Undoubtedly, to reduce the harmful influence of fashion industries can only limit the production batches. However, it is unlikely that any of the clothing tycoons will voluntarily give up significant profits. Therefore, the buyers themselves will have to start acting.

This requires:

  1. Limit yourself in your purchases. At least abandon unnecessary purchases. This way you can get more expensive, but quality and durable things.
  2. Support local production, that is, try to buy goods made in their own country. At the moment, the domestic market can offer the consumer no less fashionable, but at the same time high-quality things.
  3. And, of course, nowhere else can you buy as many exclusive items as in a secondhand store. Some people refuse to buy second-hand clothes because of basic squeamishness, even though textiles must be thoroughly treated and cleaned. On the other hand, the purchase of recycled goods can significantly reduce the polluting emissions into the environment, as production will have to slow down due to decreased demand.

A selection of films

In order to present a complete picture of the influence of the fashion industry, it is worth watching several documentaries revealing the whole truth about the work of the garment industries. After them, today’s fashion and beauty benchmarks will no longer seem as attractive and desirable.

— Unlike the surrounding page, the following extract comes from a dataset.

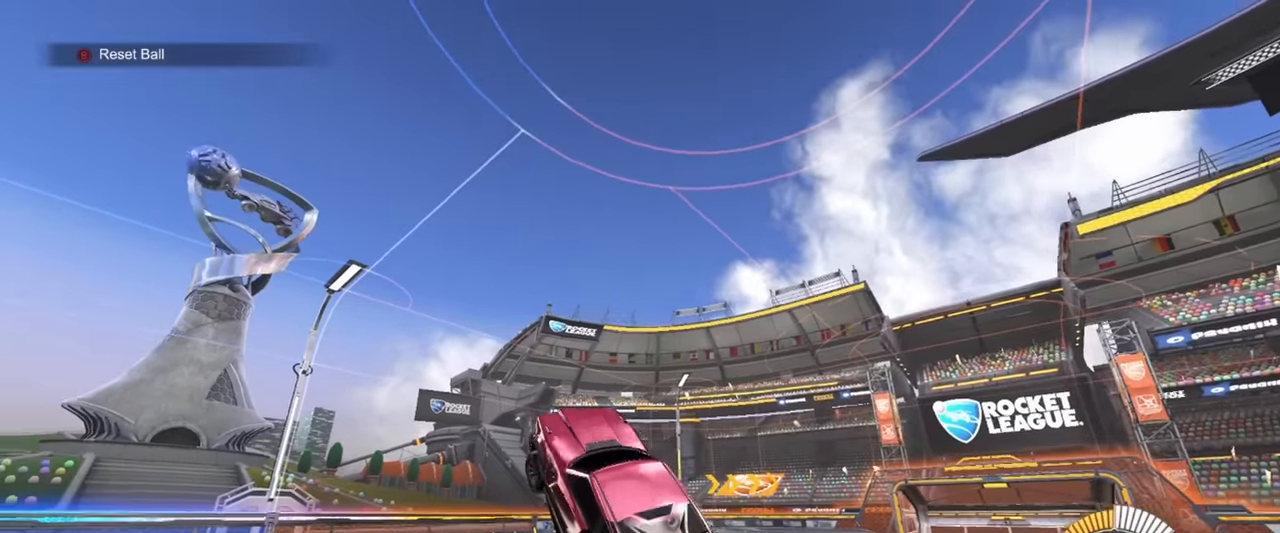
{"buttons": ["TRIANGLE"], "left_stick": "center", "events": [[66, "left_stick", "right"], [216, "R1", "down"], [316, "L1", "down"], [316, "left_stick", "left"], [433, "R1", "up"], [466, "L1", "up"], [483, "TRIANGLE", "down"], [483, "left_stick", "center"]]}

The film “Fast Fashion” by Alex James-the bassist and band Blur-in addition to exploring the dark side of fashion glitz, offers alternative options for dealing with Fast Fashion’s problems.

“From sex worker to seamstress,” a documentary film proves that women in Cambodia are forced to work in factories by government officials for pennies.

Finally, “The Next Black” discusses with designers and community leaders what will happen to the clothes of the future. Some of the film’s characters also offered their own version of salvation from ecological disaster.

The paradox of the beauty industry is that it is mutilating the surface of the earth, destroying living nature. Fast fashion is built on the anguish of poor families and far from noble aspirations. And all so that clothing tycoons could make a good living, and fashionistas around the world could amuse their spirits and shine in the eyes of the public.